Когда Егор Иванович женился на Аннете Стечкиной, он продал тетке свою часть родового имения, тем самым как-то совсем обрубив свои полтавские концы. В течение последующей своей жизни, он мало поддерживал полтавские связи, тем более, что родители его отошли ко Господу в конце тридцатых годов. С другими Жуковскими — дядюшками Николаем Алексеевичем и его детьми и потомством Григория Алексеевича, которые занимали высокие сановные посты в Петербурге, были изрядно богаты, Егор Иванович отношения поддерживал более тесные и долгие, но и они постепенно совсем сошли на нет.
Не будет ошибкой сказать, что всего себя он отдал своей супруге Анне Николаевне, воспитанию детей, Орехову, своим хозяйственным трудам, как будто до всего этого у него жизни и вовсе не было. Поистине о Егоре Ивановиче можно было сказать, что он в точности исполнил Заповедь Божию о том, что «оставит человек отца и мать и прилепится к жене своей, и будут два одною плотью, так что они уже не двое, но одна плоть. Итак, что Бог сочетал, того человек да не разлучает» (Мф. 19:5).
Однако вышло так, что жизнь Егора с его обожаемой Анетой — Ниночкой (как он ее называл) вылилась в цепь непрерывных разлук и расставаний, что приносило им обоим немалые и порой очень горькие страдания, но все же не могло ни на йоту поколебать их единства…

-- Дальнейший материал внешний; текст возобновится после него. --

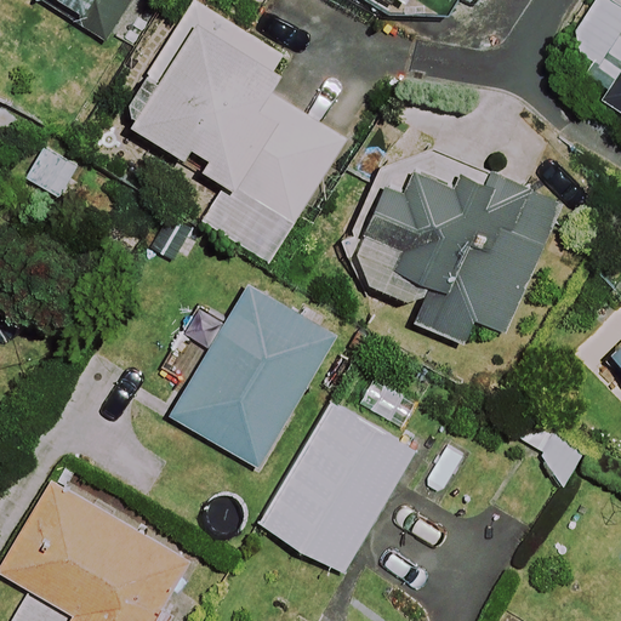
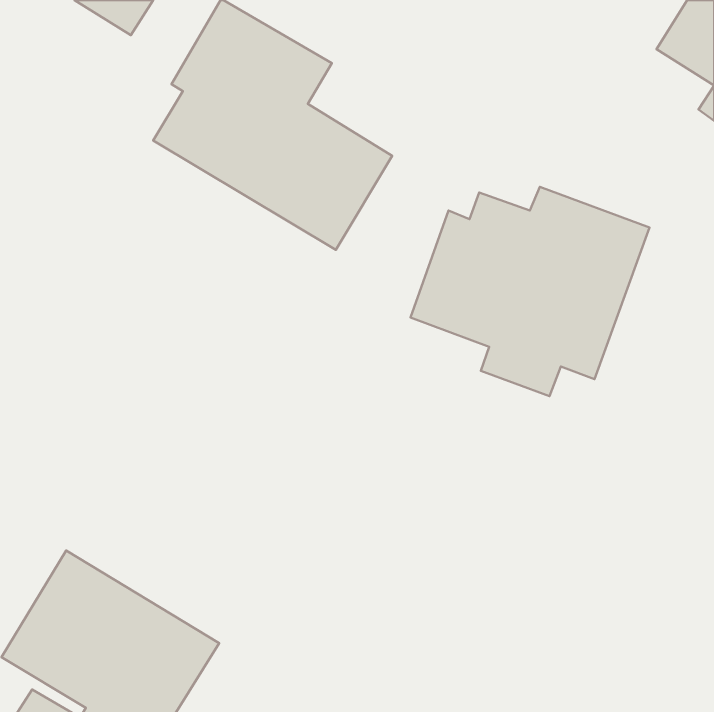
building: [171,308,319,466] -> none
building: [257,400,414,572] -> none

На коллаже работы Екатерины Кожуховой слева направо и сверху вниз:
Домик Кочубеев в Батурине, где содержались под стражей вдовы казненных Кочубея и Искры; Портрет В.Л. Кочубея; Петр I — победитель шведов; вид Полтавы конца XIX века.
…А теперь подошло время попристальнее всмотреться нам в лицо и характер Егора Ивановича, и, быть может, чуть приоткрыть дверь в сокровенные уголки его души. Несмотря на нежную любовь и глубокую почтительность к нему Анны Николаевны и детей, Егор Иванович прожил жизнь так до конца не вовсе узнанным и понятым даже в своей родной семье человеком. Так грустно и сочувственно говаривала моя бабушка и, полагаю, имела на то основания.
Егор Иванович никогда и никому не навязывал тот внутренний строй жизни, которым жил сам, никогда ни на кого не давил своим «я», не р а с п р о с т р а н я л с я. И я понимаю, почему: тут дело шло о самых глубоких и заветных струнах души — о вере. Здесь и крылся самый корень духовного несходства проживших свой век в мире, согласии и любви Анны и Егора, и впоследствии духовной разности детей и внуков.